As Jennifer tries to get back into the workforce, she wonders how other women handled new careers after being a stay-at-home mom.

Photo: drz400/iStockphoto

The good
With an updated resume and LinkedIn profile, my employment search has officially started.

I’ve picked up some freelance writing work and I’ve already had two job interviews that may or may not result in employment, but at the very least they were good practise in retraining my verbal filter. It’s true — I embarrassed myself in one interview by saying that my children arguing in the background during business calls would be my biggest challenge when working from home. My pre-SAHM answer would have included something about obsessive list making, but after three years of saying exactly what’s on my mind my verbal filter is squashed.

I also want to thank everyone who shared their own stories on the Today’s Parent Facebook page, sent encouraging tweets and passed along promising job leads. Social media has been wonderfully supportive.

The bad
There’s a joke among stay-at-home moms that we put on our nice yoga pants when we go grocery shopping — or in my case, the cleanest pair of jeans. One of the side effects of being a stay-at-home mom is that your wardrobe pays the price. I’d purchased a few new tops and even a dress when I attended Blissdom last year, but when I went to get dressed for my recent interviews I realized that my kids had chewed the buttons off my sweater and — since I’d taken a break from running — my dress was, ahem, a little snug. The tights I bought last October were also too small and I poked a hole through the thigh trying to sausage my legs into them. I had banned all toxic nail polish from the house and only had Gillian’s bright red Piggy Paint to try and keep the hole from getting bigger. Piggy Paint might be great for stopping my daughter’s cuticles from melting, but it sucks at keeping pantyhose from running. On the plus side, the good hair day I was having didn’t go to waste.

The ugly
My six-year-old son spent the first three days of the March Break vomiting. On its own, this is awful enough, but on his third day of fever and nausea, I also had a job interview. (Out of all the resumes and employment applications sent out in the last month, two resulted in job interviews).
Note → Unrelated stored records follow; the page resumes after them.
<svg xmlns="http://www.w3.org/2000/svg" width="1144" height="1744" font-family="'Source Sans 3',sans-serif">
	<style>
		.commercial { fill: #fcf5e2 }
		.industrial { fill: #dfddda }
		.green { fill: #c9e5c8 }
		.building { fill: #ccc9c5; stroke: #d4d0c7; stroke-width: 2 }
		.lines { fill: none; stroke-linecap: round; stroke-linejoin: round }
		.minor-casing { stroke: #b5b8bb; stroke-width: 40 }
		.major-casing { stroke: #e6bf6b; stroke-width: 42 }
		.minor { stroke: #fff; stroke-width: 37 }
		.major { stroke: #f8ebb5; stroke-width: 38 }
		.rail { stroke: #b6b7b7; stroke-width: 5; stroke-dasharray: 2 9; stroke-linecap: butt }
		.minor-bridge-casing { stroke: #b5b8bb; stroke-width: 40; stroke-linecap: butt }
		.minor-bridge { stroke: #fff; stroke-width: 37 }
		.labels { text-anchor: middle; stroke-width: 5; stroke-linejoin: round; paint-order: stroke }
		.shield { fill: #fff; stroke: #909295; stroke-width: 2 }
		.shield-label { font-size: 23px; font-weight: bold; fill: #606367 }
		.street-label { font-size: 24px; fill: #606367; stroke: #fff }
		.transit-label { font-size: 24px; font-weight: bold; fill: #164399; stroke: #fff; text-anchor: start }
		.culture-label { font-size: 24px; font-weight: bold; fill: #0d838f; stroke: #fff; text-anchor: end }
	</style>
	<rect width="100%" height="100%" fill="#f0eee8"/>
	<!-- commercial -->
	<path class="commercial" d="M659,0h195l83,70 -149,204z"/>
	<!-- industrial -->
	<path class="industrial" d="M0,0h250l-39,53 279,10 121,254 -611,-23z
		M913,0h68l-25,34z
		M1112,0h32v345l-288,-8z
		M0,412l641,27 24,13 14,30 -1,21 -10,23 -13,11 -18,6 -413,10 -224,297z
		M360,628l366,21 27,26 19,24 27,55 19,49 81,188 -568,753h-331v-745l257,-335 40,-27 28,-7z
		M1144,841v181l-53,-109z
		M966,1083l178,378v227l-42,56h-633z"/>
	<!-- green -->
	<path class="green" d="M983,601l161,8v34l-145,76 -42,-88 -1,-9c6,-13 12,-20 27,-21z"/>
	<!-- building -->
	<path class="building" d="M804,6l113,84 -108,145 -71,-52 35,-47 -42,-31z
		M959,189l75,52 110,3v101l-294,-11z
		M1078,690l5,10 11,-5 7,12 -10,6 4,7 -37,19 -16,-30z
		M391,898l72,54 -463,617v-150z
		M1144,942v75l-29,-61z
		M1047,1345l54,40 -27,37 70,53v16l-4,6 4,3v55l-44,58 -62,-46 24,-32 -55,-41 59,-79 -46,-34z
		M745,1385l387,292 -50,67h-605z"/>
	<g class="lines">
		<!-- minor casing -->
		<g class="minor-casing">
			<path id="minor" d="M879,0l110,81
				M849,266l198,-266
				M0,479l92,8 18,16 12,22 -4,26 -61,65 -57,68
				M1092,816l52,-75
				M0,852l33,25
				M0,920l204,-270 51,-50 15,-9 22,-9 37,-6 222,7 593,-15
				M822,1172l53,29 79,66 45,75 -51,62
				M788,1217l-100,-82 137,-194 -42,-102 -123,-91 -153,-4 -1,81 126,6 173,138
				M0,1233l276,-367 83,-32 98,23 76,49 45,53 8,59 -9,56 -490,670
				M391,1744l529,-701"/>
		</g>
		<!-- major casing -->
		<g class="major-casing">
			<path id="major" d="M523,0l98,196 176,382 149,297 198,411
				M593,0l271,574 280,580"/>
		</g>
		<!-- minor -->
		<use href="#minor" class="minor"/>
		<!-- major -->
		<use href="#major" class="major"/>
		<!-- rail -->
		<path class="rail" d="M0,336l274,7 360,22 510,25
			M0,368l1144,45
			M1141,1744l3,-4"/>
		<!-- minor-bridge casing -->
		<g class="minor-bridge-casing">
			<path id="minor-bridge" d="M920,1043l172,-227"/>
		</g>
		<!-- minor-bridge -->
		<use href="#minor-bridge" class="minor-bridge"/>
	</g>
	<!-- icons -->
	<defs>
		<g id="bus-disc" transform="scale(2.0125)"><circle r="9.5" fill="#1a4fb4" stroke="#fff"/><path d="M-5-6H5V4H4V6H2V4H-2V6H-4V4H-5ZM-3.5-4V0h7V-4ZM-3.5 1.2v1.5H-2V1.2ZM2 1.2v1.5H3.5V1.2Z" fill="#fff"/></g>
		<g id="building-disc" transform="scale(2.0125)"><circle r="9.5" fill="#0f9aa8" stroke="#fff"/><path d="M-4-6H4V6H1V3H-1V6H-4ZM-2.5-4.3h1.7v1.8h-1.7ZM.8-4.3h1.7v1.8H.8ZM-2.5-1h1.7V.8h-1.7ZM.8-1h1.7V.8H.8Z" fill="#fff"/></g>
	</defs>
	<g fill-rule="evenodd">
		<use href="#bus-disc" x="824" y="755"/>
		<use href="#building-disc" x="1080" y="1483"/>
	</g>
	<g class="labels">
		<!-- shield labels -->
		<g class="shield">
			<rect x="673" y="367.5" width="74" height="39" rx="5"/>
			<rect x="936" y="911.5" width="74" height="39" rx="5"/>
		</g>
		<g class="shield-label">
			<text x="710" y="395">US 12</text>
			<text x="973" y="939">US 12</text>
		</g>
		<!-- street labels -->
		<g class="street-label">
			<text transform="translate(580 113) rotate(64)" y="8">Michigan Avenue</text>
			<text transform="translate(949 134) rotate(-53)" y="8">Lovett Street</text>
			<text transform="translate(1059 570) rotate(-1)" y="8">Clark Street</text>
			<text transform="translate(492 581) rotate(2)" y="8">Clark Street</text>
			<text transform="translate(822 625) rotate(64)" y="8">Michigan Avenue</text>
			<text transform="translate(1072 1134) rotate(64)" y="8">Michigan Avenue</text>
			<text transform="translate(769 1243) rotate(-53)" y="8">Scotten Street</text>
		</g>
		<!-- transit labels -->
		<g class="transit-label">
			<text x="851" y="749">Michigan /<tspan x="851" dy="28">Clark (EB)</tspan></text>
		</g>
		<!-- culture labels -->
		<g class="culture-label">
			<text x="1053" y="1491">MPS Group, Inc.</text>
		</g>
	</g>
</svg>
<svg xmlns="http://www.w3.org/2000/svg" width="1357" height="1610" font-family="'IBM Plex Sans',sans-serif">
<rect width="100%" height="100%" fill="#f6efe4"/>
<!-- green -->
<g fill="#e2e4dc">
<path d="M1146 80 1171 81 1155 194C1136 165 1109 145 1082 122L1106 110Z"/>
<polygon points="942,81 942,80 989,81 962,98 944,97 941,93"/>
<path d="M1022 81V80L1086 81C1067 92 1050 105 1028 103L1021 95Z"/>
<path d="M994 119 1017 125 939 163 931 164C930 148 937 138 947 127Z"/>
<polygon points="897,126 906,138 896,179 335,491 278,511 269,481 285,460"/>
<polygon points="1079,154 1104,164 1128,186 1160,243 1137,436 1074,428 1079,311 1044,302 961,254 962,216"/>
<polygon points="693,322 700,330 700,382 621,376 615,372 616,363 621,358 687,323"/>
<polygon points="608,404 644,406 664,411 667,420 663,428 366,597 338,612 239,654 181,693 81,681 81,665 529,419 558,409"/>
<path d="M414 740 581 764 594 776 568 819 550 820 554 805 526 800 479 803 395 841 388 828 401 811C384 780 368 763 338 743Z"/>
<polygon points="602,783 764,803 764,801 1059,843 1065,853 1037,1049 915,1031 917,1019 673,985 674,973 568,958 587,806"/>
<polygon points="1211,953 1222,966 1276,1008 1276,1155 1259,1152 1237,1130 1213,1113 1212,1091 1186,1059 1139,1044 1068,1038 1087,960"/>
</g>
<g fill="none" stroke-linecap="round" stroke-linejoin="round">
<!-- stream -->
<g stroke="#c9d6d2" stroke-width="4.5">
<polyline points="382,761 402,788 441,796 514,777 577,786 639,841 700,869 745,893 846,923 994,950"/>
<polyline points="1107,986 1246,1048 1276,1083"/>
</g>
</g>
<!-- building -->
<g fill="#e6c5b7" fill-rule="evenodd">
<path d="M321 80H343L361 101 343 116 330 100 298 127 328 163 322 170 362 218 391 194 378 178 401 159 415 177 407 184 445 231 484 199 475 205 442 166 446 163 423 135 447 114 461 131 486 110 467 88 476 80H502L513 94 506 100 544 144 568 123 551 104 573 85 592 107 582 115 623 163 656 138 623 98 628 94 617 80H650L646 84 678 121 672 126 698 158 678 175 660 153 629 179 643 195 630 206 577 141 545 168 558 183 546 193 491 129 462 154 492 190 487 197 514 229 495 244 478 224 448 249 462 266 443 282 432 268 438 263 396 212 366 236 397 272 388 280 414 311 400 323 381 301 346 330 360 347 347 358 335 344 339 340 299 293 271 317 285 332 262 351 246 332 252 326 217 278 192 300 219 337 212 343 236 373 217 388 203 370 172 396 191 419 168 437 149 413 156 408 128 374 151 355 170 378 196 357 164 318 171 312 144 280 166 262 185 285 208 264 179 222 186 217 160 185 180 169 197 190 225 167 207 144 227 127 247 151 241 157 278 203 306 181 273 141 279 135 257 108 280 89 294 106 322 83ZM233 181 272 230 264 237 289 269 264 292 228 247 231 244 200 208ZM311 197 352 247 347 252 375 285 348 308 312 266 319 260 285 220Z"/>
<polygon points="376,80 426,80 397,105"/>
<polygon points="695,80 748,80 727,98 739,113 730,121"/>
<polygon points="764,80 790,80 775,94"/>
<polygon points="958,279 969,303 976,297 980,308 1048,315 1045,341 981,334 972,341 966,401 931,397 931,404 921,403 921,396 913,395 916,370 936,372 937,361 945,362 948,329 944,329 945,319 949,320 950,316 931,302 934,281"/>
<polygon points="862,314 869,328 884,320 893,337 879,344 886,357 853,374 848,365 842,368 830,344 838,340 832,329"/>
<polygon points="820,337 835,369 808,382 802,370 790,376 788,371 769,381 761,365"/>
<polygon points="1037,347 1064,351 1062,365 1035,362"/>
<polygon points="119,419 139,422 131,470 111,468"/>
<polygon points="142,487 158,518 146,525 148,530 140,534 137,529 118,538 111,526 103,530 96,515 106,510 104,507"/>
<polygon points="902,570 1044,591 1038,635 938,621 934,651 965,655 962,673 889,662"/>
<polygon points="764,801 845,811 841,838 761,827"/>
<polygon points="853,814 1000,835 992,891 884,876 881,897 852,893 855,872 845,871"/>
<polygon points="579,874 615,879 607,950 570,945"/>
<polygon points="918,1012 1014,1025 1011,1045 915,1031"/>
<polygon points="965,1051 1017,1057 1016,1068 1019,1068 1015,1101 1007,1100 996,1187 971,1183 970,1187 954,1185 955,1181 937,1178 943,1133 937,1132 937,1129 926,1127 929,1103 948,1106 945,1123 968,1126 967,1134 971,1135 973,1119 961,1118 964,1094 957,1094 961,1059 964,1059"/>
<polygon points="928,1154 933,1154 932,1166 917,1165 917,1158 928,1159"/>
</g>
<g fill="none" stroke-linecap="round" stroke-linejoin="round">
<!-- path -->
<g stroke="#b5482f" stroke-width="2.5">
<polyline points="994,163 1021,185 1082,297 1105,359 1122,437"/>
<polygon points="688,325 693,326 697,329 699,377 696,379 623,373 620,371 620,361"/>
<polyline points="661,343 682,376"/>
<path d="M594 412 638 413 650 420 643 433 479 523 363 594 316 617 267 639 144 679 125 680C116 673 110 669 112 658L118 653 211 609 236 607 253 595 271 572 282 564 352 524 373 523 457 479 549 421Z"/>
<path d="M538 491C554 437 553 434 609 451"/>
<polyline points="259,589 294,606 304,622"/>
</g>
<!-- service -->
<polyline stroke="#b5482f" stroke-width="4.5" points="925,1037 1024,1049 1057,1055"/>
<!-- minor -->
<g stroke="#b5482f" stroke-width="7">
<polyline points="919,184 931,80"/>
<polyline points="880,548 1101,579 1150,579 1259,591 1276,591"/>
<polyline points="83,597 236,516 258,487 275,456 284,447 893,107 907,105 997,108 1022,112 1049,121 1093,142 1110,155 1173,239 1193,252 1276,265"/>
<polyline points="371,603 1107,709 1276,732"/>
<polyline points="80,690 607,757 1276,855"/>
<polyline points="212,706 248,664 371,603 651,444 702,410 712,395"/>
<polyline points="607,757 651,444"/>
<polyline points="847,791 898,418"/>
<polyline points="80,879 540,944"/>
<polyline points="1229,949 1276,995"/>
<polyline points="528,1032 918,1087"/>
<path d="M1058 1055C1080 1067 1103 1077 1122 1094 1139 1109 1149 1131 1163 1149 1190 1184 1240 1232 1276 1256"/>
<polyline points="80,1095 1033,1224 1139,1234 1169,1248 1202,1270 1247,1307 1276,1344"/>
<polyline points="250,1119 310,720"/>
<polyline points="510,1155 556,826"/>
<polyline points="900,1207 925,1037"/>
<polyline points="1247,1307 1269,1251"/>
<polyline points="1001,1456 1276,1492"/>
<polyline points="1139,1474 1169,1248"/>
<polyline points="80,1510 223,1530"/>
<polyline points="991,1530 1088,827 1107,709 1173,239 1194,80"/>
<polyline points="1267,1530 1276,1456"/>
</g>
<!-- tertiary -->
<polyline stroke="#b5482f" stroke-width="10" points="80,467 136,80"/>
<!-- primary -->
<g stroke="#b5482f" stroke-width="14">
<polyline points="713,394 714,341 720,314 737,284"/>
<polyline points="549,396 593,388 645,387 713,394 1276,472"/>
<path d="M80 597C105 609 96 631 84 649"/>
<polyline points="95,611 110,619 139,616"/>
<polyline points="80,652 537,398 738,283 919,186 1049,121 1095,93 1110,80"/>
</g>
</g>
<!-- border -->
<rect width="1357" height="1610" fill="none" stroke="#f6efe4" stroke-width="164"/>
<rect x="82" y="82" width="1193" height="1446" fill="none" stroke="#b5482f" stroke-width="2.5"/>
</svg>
My good fortune evaporated immediately after I poured my first cup of coffee, with my poor son yakking Cheerios all over the floor. Scrambling to get to the mess before the dog did, I tried my hardest to keep puke off my only pair of dress pants while Mr. P carried our son to the bathroom. By the time I’d cleaned up the floor and washed my hands, Mr. P and both children were snuggled on the couch — my husband taking the day off work so that I could go to my job interview.

Blinking back tears as I left the house that morning, I couldn’t help but ask myself if heading back into the workforce was worth it. “It” being whether the guilt, the stress, the constant rush and feeling like I had given up on my children was worth a paycheque. The reality is, like many other families in Canada, I have no choice. It’s not disposable income I’d be earning, but keeping a roof over our head and food on the table. And believe me, I’m not exaggerating.

What are your tips for job interviews after being a stay-at-home mom?